Jornalismo vs. Diplomacia 2

Fui nomeado Chefe da então Secretaria Especial de Imprensa do Itamaraty, por conseguinte porta-voz da instituição. Os jornalistas credenciados vieram cumprimentar-me, animados: 

  • Agora sim, vamos ter um bom porta-voz – um ex-jornalista!

    Apressei-me em jogar água fria naquela expectativa irrealista. Bem como em fazer justiça aos esplêndidos porta-vozes que me haviam precedido, nada menos que os competentíssimos e imensamente saudosos  Lampreia e Pericás. 

E radicalizei, preventivo:

-    O pior porta-voz é justamente o ex-jornalista! 

Ao terminar minha missão, alguns dos amigos credenciados vieram despedir-se e felicitar-me. Não pelo meu desempenho, mas pelo acerto de minha profecia: 

- Você tinha toda razão. Você provou mesmo que nada é pior do que um porta-voz ex-jornalista.

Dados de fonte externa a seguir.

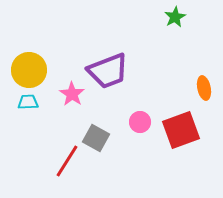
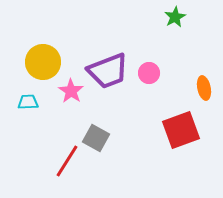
yellow circle: moved 14 px right, 8 px up
pink star: moved 1 px left, 3 px up
pink circle: moved 9 px right, 49 px up
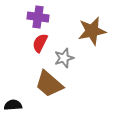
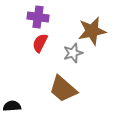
gray star: moved 9 px right, 5 px up
brown trapezoid: moved 14 px right, 5 px down
black semicircle: moved 1 px left, 1 px down
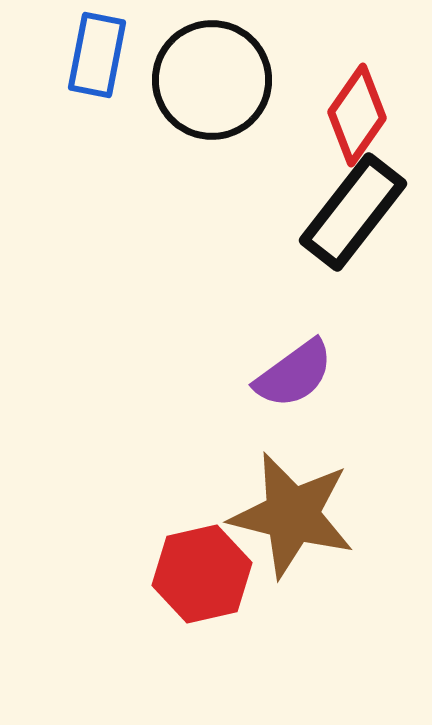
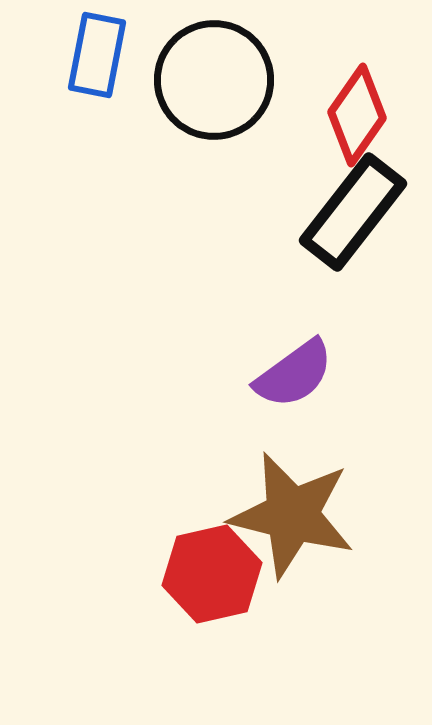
black circle: moved 2 px right
red hexagon: moved 10 px right
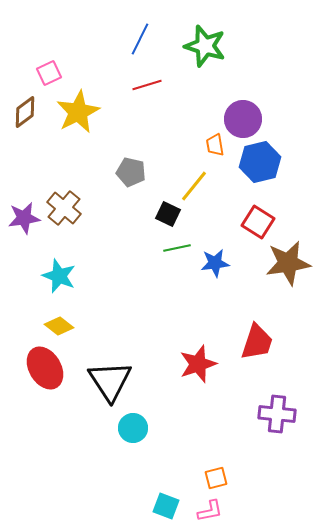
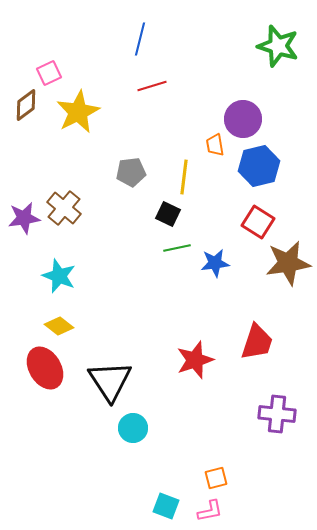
blue line: rotated 12 degrees counterclockwise
green star: moved 73 px right
red line: moved 5 px right, 1 px down
brown diamond: moved 1 px right, 7 px up
blue hexagon: moved 1 px left, 4 px down
gray pentagon: rotated 20 degrees counterclockwise
yellow line: moved 10 px left, 9 px up; rotated 32 degrees counterclockwise
red star: moved 3 px left, 4 px up
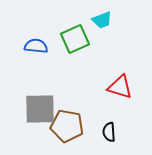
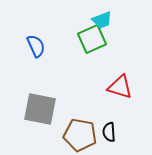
green square: moved 17 px right
blue semicircle: rotated 60 degrees clockwise
gray square: rotated 12 degrees clockwise
brown pentagon: moved 13 px right, 9 px down
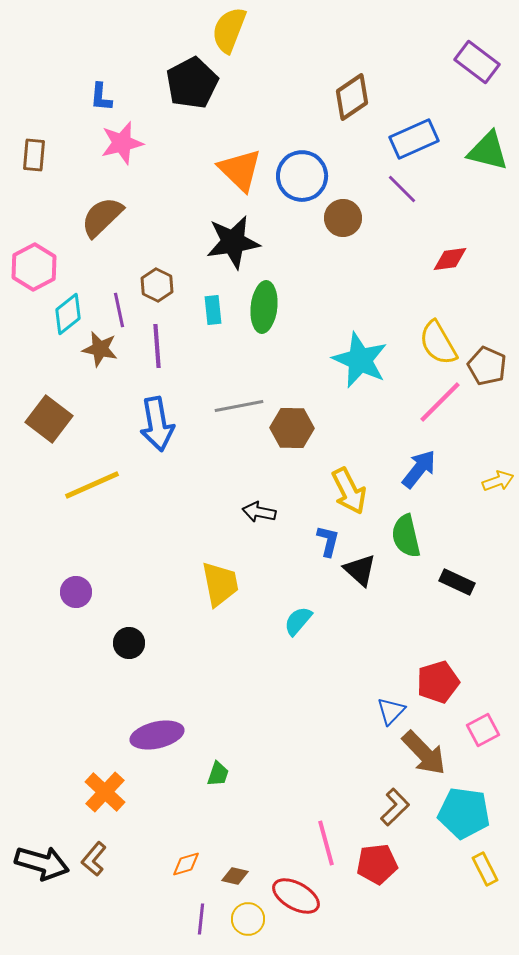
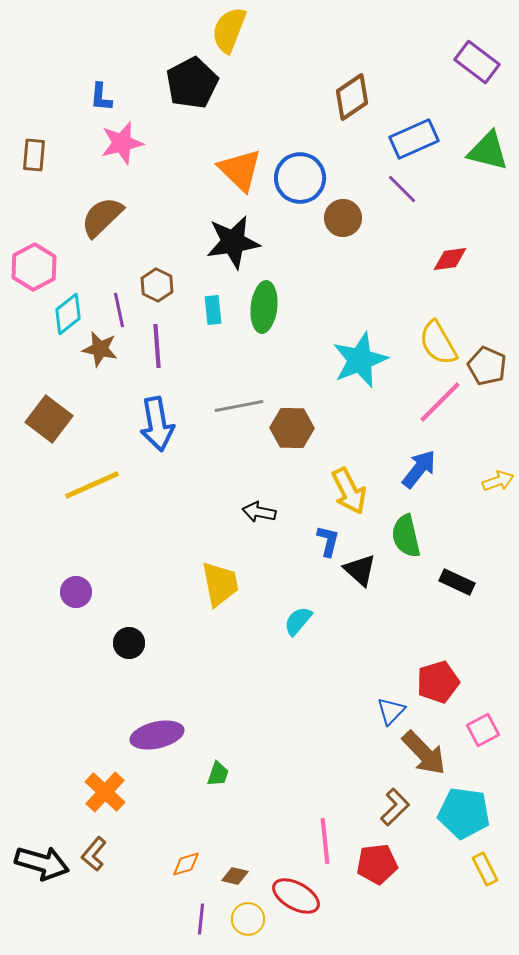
blue circle at (302, 176): moved 2 px left, 2 px down
cyan star at (360, 360): rotated 26 degrees clockwise
pink line at (326, 843): moved 1 px left, 2 px up; rotated 9 degrees clockwise
brown L-shape at (94, 859): moved 5 px up
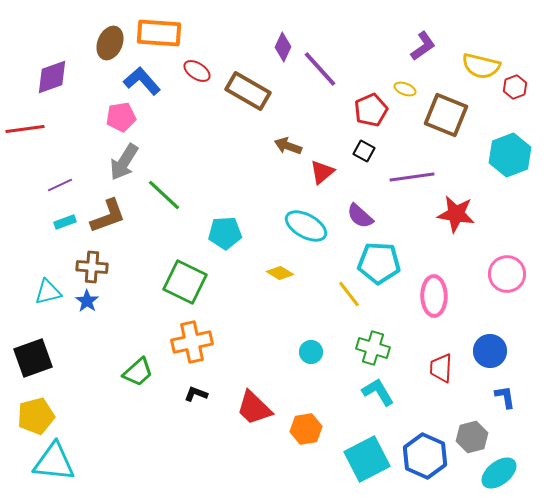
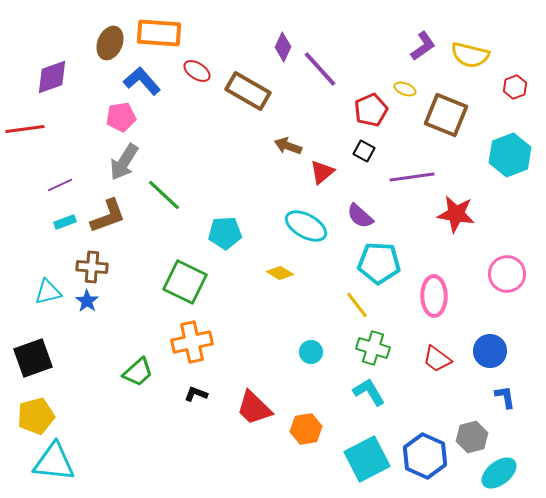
yellow semicircle at (481, 66): moved 11 px left, 11 px up
yellow line at (349, 294): moved 8 px right, 11 px down
red trapezoid at (441, 368): moved 4 px left, 9 px up; rotated 56 degrees counterclockwise
cyan L-shape at (378, 392): moved 9 px left
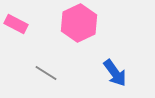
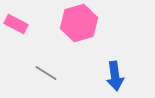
pink hexagon: rotated 9 degrees clockwise
blue arrow: moved 3 px down; rotated 28 degrees clockwise
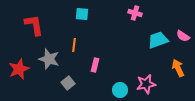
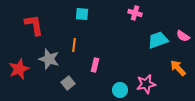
orange arrow: rotated 18 degrees counterclockwise
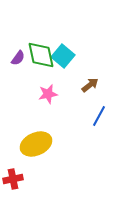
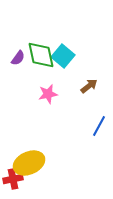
brown arrow: moved 1 px left, 1 px down
blue line: moved 10 px down
yellow ellipse: moved 7 px left, 19 px down
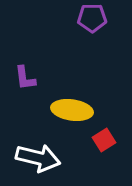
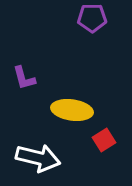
purple L-shape: moved 1 px left; rotated 8 degrees counterclockwise
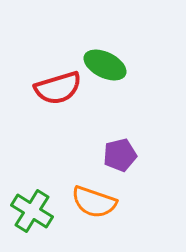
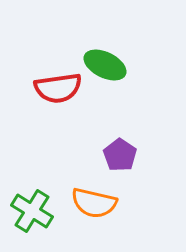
red semicircle: rotated 9 degrees clockwise
purple pentagon: rotated 24 degrees counterclockwise
orange semicircle: moved 1 px down; rotated 6 degrees counterclockwise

Queriam talvez dizer: ruim prá imprensa, mas bom prá diplomacia...

Jornalismo vs. Diplomacia, a pugna eterna e cordial entre a fonte e o repórter...

Eram tempos inaugurais da nova democracia. A imprensa, calada na ditadura, com razão de tudo queria saber, sem travas. Mas muitas vezes não havia o que dizer-lhe. Quando, por exemplo, o fato não estava ainda maduro para a notícia, esta sempre impaciente, ou nas ocasiões em que o Ministro fazia uma declaração delicada e os jornalistas vinham perguntar ao Porta-Voz o que ele havia querido dizer. O risco era óbvio, de a interpretação gerar contradições, dar lugar a mal-entendidos embaraçosos, pro Jornalismo e prá Diplomacia... Por isso cunhei uma frase, de polida e irretorquível recusa a comentar em situações como essa: 

-    Quando a voz fala, o porta-voz cala.

Versão mais elegante para o vulgar “falô, tá falado”...

Tempos de muitas frases tolas, engraçadas, algumas até inteligentes. Eu e os colegas da SEI anotamos numerosas e inesperadas sobre o ofício da notícia, ouvidas de colegas e repórteres no embate eterno entre a fonte e a mídia, mas caí um dia na besteira de mostrá-las a um chefe que adorava agradar seus amigos jornalistas com informações de primeira e outros petiscos.  Gostou tanto que, desconfiado, tive de arrancar-lhe o papel das mãos e ir correndo triturá-lo. Perdi um belo acervo. De algumas ainda me lembro, contudo.

É célebre a frase de José Maria Alckmin: “O que importa não é o fato, mas sim a versão”. Parodiando-a, a propósito de jornalista que cismava com este ou aquele diplomata, e vergava suas notícias em função da implicância: 

- O que importa não é o fato, mas sim  a aversão.

 

A propósito da dificuldade de retificar-se uma notícia inverídica:

  • o desmentido jamais tem o tamanho da mentira
  • o desmentido não apaga a mentira, apenas a coloca sob suspeita
  • o desmentido não apaga a mentira, antes chama  atenção sobre ela
  • O desmentido só faz proclamar e multiplicar a mentira

 
Sobre o fato, a notícia, a verdade e seus claro-escuros:

  • uma vez notícia, o fato, por menos verdadeiro, é indelével
  • a notícia modela o fato
  • o fato é rei
  • é preciso ter a humildade de curvar-se ante o fato
  • quem faz a notícia não é a fonte, nem o jornalista; é o fato, mas ninguém o reconhece 
  • o fato é humilde, não basta, o que importa é o anti-fato - o que está por trás dele
  • o fato é chato
  • nada mais frustrante do que a singeleza da verdade
  • a verdade é o ideal, mas para a notícia o verossímil basta
  • o inverossímil faz a melhor notícia

 Havia mais frases. Pena. O triturador não perdoa, nem devolve...

Estas, contudo, me ocorreram agora, e vão como fecho destas mal traçadas de livro todo, à falta de melhor desculpa pelo tanto que são, as linhas, folgadas, barrocas, arrevesadas:

  • só a crônica admite liberdades para com o fato
  • a crônica é, afinal, a poesia da notícia, a trova do evento. 

Prá dar nesta briosa epígrafe de epílogo, copiada das “Crônicas Tardias, Memórias Precoces”, inéditas:

“A crônica é a trova do evento, a poesia da notícia.

A memória é o passado em conserva, servido a gosto”.